11.19.2007

Fifty Nifty United States---mottos

My apologies to anyone who is very state-loyal and might be offended by these but they are just too funny not to pass on. Enjoy!

Alabama
Heck, yeah we have electricity!

Alaska
11,623 Eskimos can't be wrong!

Arizona
Yes, but it's a dry heat.

Arkansas
Literacy ain't everythang.

California
By the age of thirty, our women have more plastic than your Honda.

Colorado
If you don't ski, don't bother.

Connecticut
Just like Massachusetts, only smaller.

Delaware
We really do like the chemicals in our water.

Florida
Ask us about our grandkids and our voting skills.

Georgia
We put the "fun" in fundamentalist extremism.

Hawaii
Haka tiki mou sh'ami leeki toru
(Death to mainland scum. Leave your money.)

Idaho
We're more than just potatoes. Okay, we're not, but the potatoes are real good.

Illinois
Please, don't pronounce the "S".

Indiana
Two Billion Years and still tidal-wave free

Iowa
We do amazing things with corn.

Kansas
First of the rectangle states

Kentucky
Five million people, fifteen last names

Louisiana
We're not ALL Cajun wackos, but that's our tourism campaign.

Maine
It's really cold, but we have cheap lobster.

Maryland
If you can dream it, we can tax it.

Massachusetts
Our taxes are lower than Sweden 's but our senators are more corrupt.

Michigan
First line of defense against the Canadians

Minnesota
10,000 Lakes... and 10 zillion mosquitoes

Mississippi
Come visit and feel better about your home state!

Missouri
Your flood relief tax dollars at work

Montana
Land of the big sky, the unibomber, right-wing wackos, and honest elections

Nebraska
Ask about our state motto contest!

Nevada
Home of hookers and poker

New Hampshire
Go away and leave us alone!

New Jersey
You want a freakin' motto? I got yer freakin' motto right here!

New Mexico
Lizards make excellent pets!

New York
You have the right to remain silent and the right to an attorney but no right to self defense!

North Carolina
Tobacco is a vegetable.

North Dakota
We really are one of the fifty states!

Ohio
At least we're not Michigan!

Oklahoma
Just like the play but without singing.

Oregon
Spotted owl....it's what's for dinner!

Pennsylvania
Cook with coal!

Rhode Island
We're not REALLY an island.

South Carolina
Remember the Civil War?
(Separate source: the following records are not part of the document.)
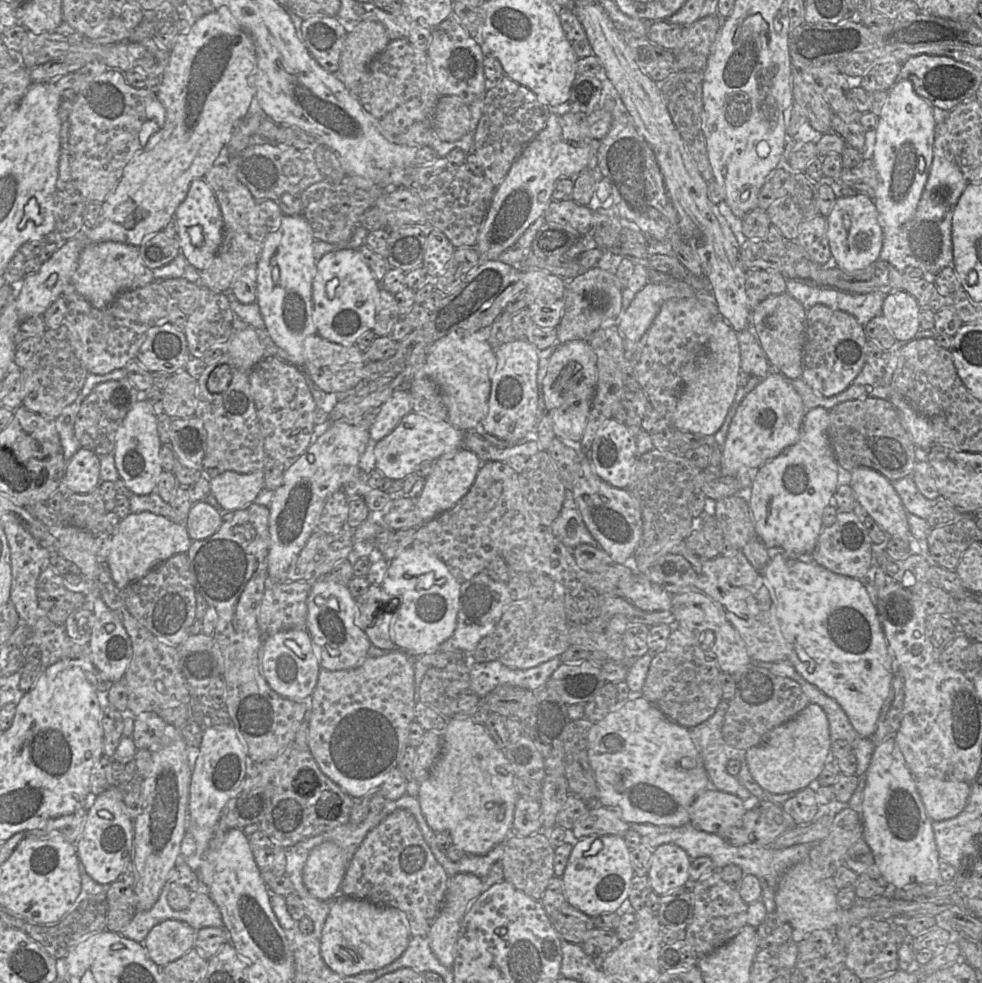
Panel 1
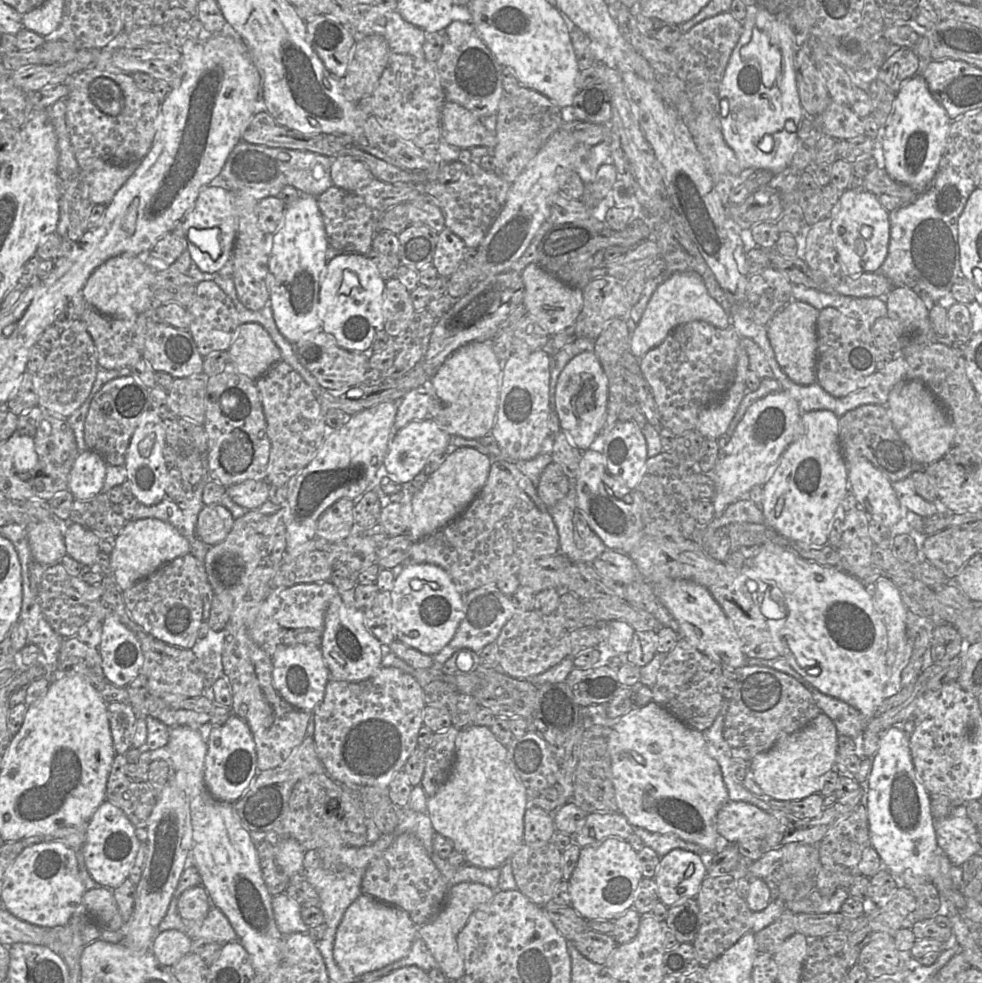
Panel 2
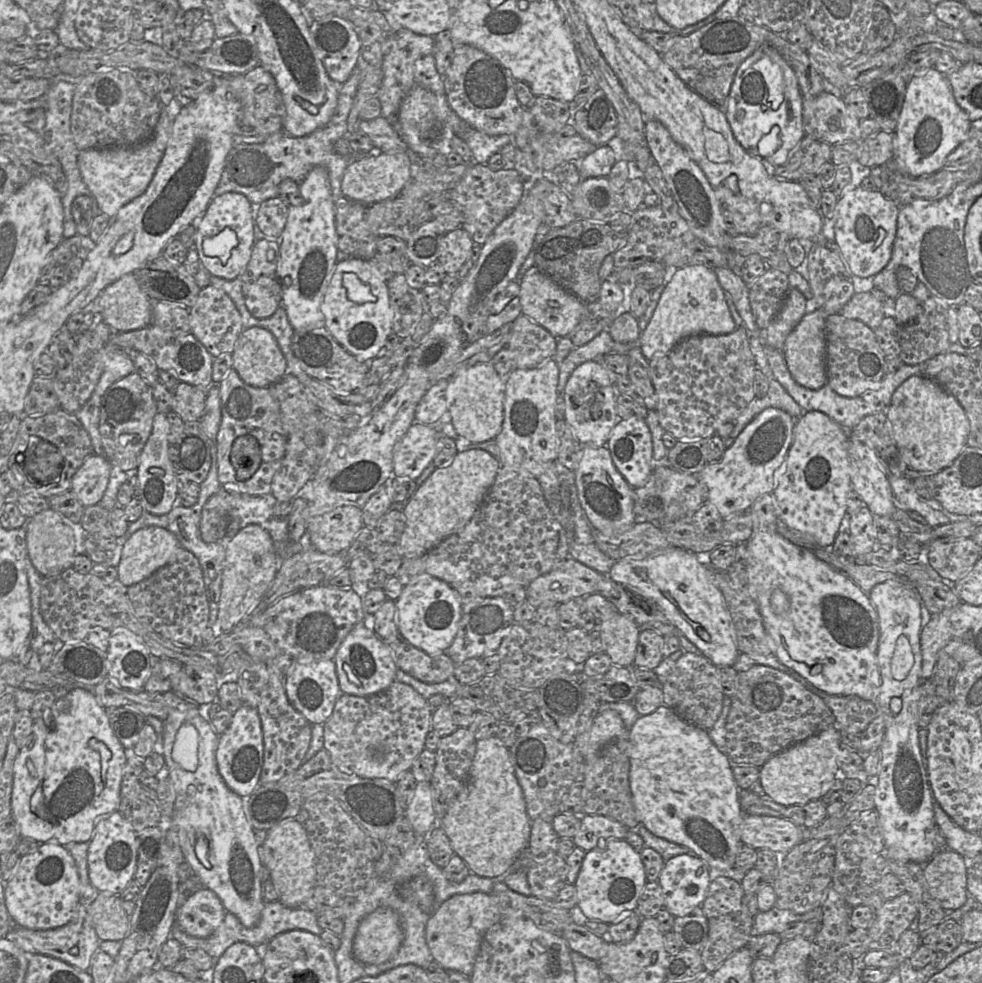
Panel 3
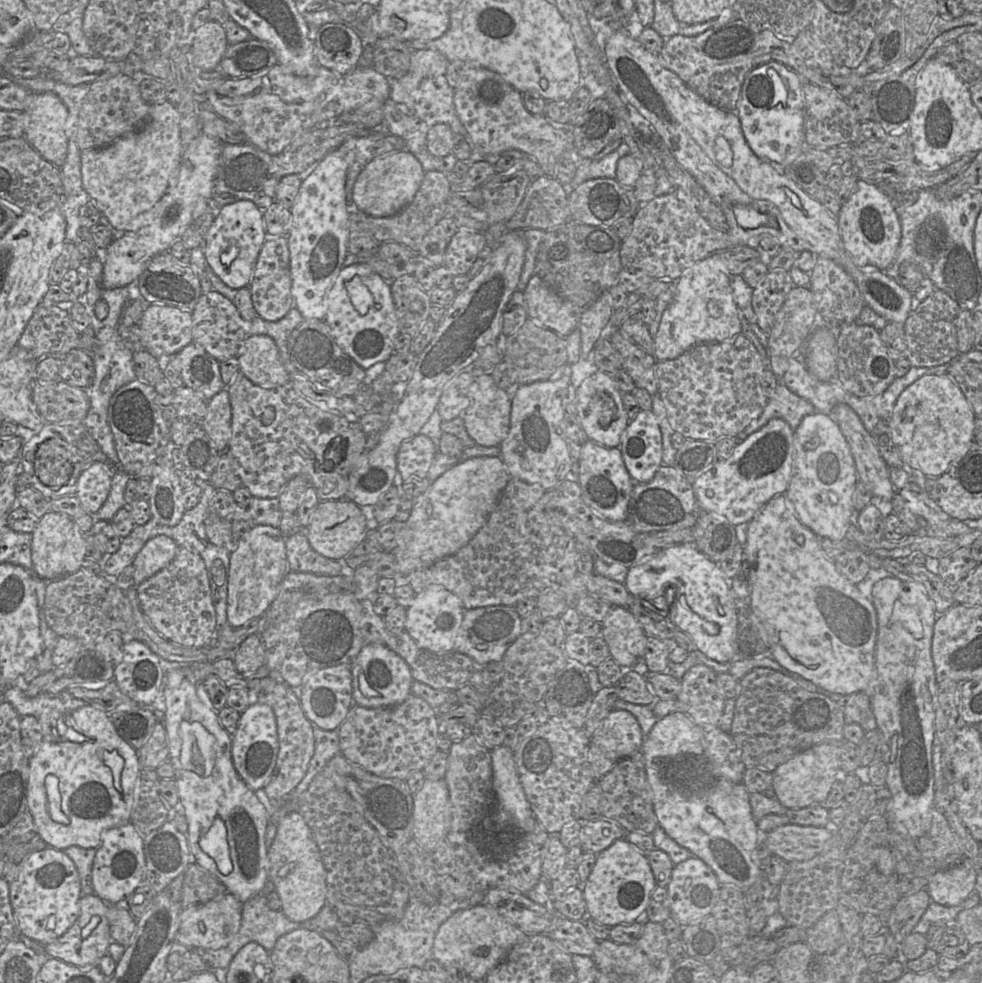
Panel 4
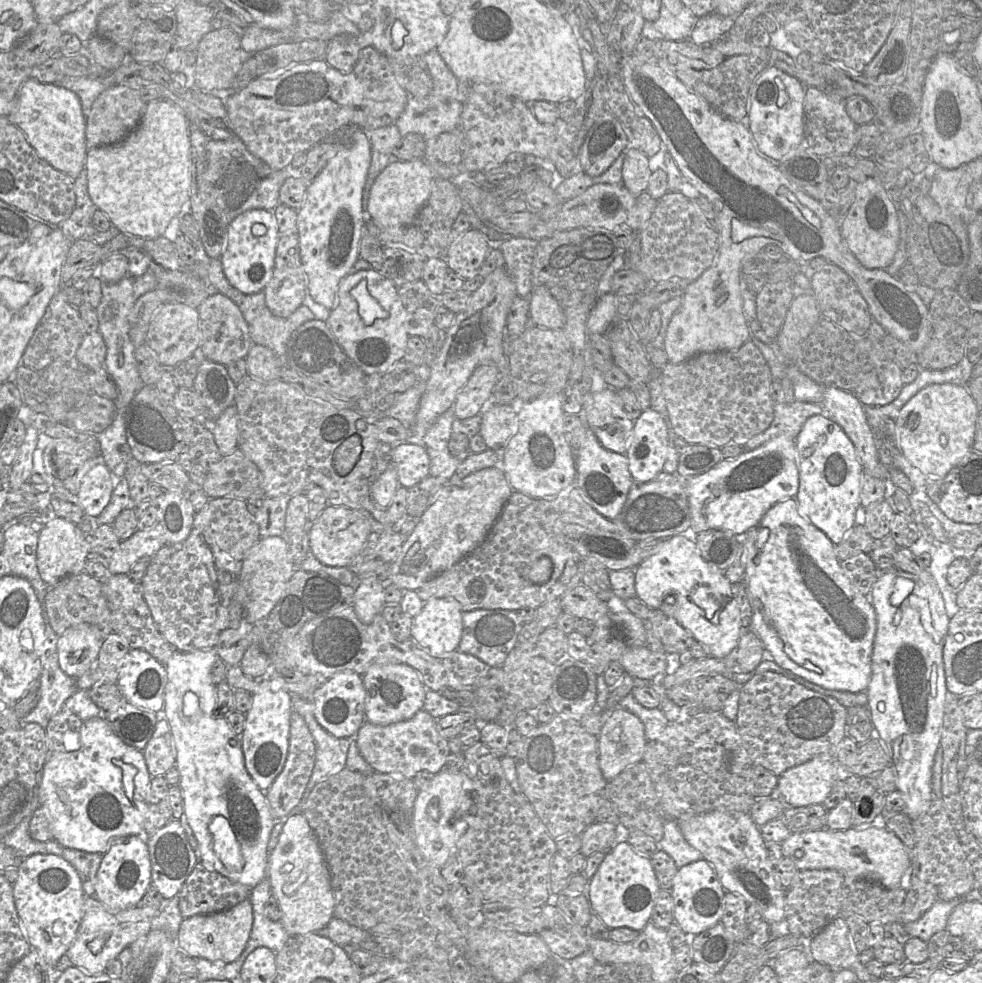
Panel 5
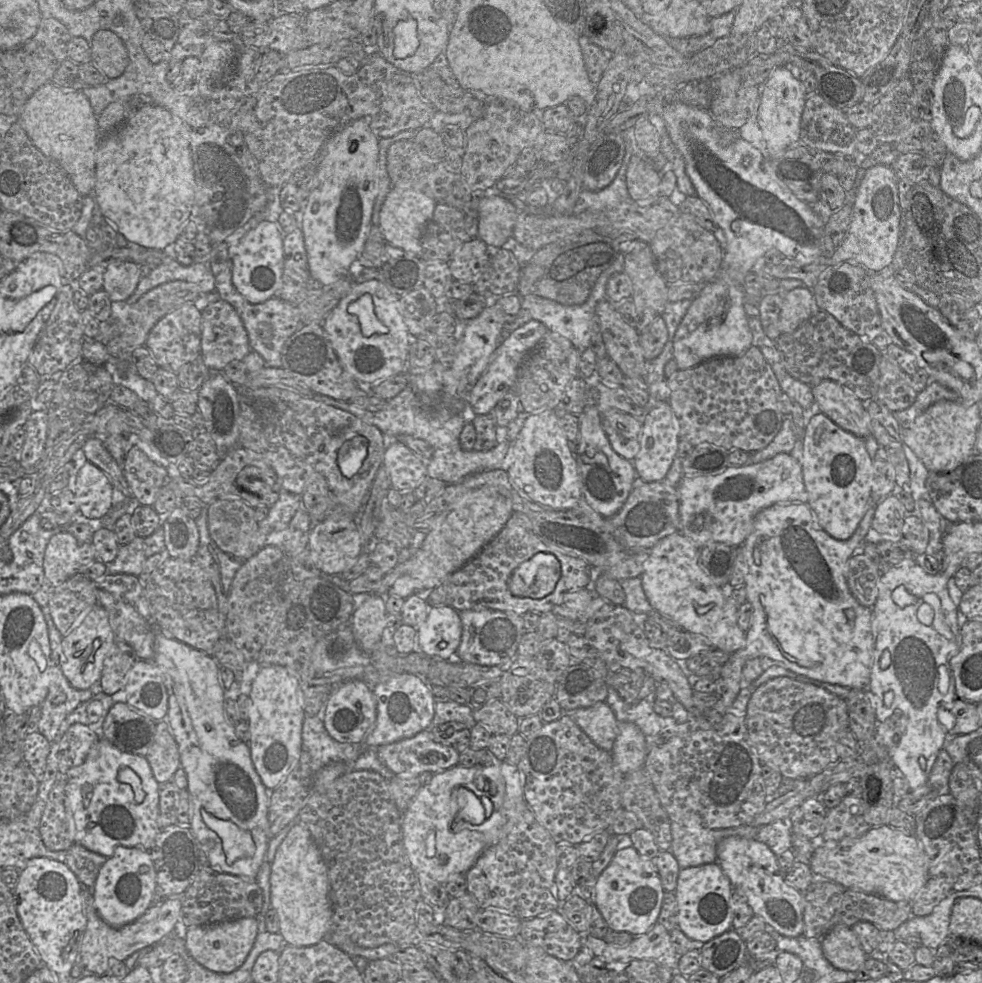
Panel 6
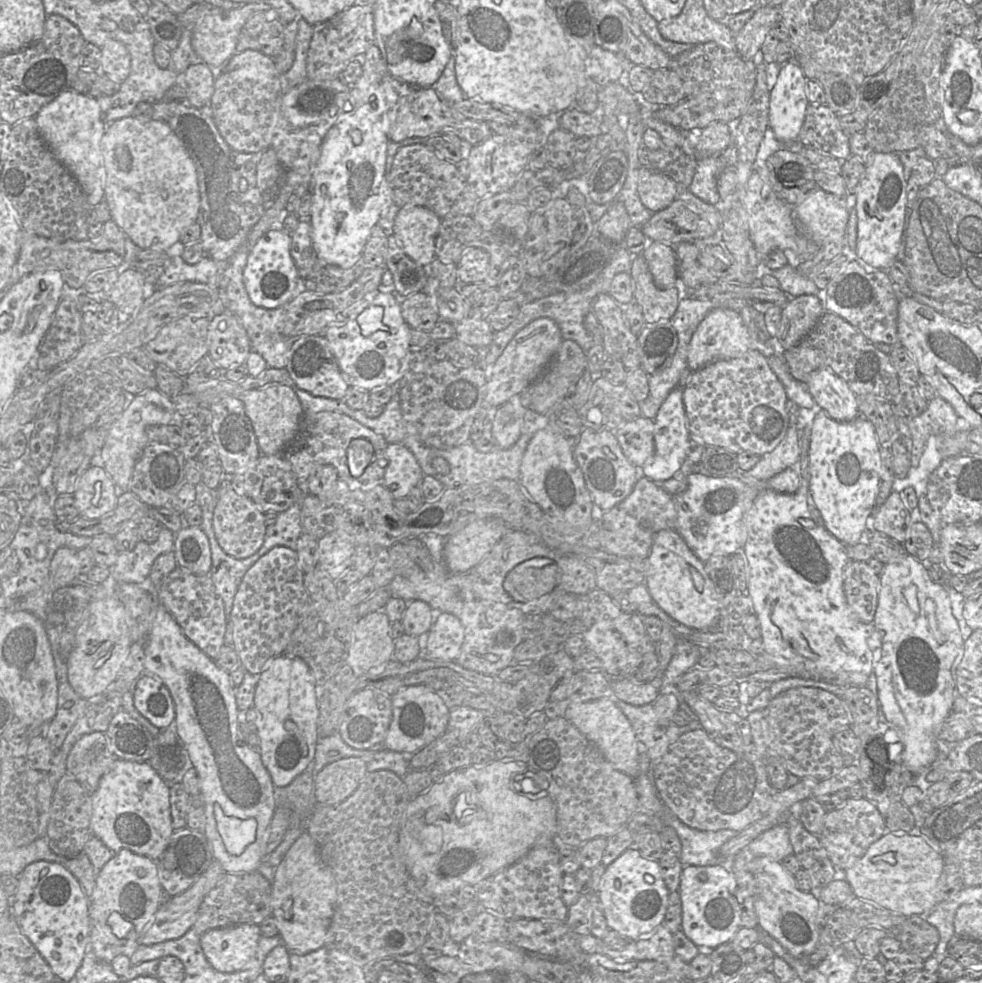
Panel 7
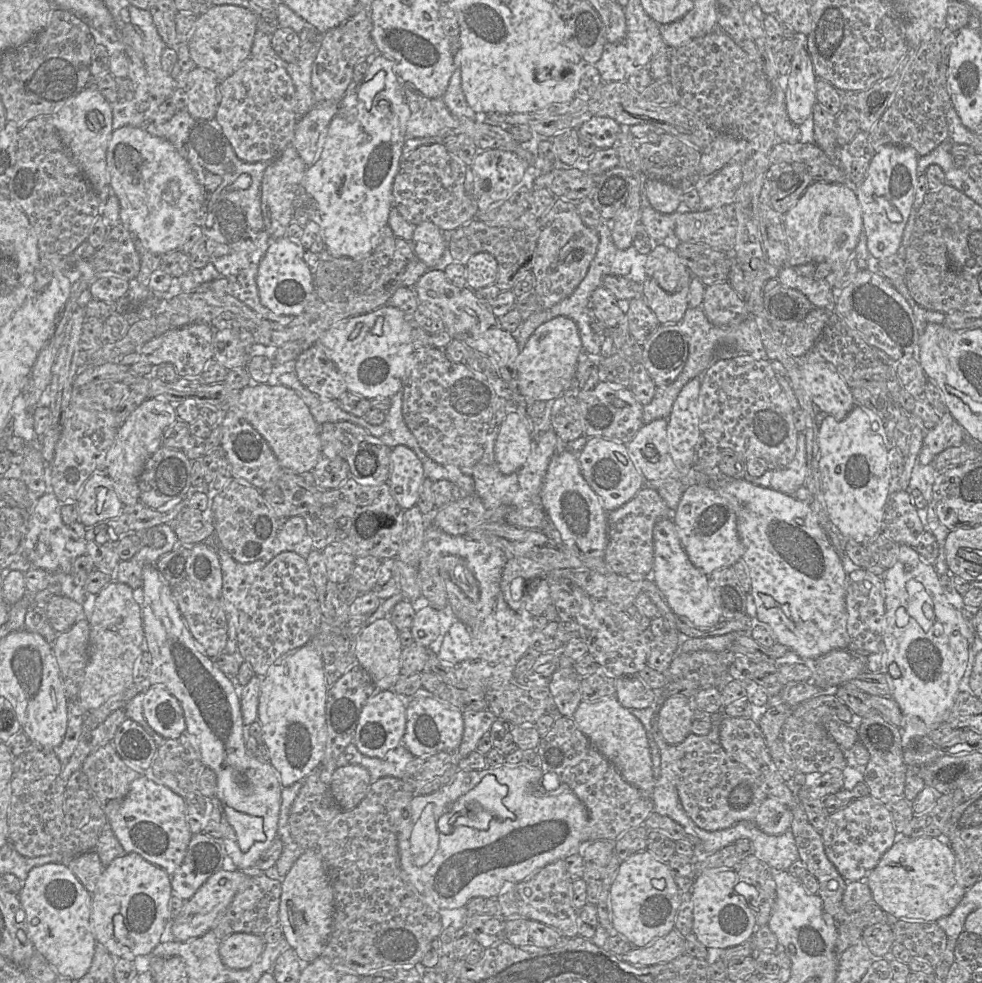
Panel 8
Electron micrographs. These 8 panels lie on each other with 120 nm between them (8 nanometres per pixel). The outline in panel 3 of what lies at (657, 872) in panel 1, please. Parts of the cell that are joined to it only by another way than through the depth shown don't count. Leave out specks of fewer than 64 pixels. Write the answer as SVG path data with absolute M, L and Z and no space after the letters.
M695 854L676 855L665 862L657 882L663 890L664 908L674 917L701 906L711 882L709 867Z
Well, we haven't actually surrendered yet!

South Dakota
Closer than North Dakota

Tennessee
Home of the Al Gore Invention Museum.

Texas
Se hable Ingles?

Utah
Our Jesus is better than your Jesus!

Vermont
Too liberal for the Kennedys

Virginia
Who says government stiffs and slackjaw yokels don't mix?

Washington
Our governor is a worse criminal than your governor!

West Virginia
One big happy family...really!

Wisconsin
Come cut the cheese!

Wyoming
Where men are men and sheep are scared!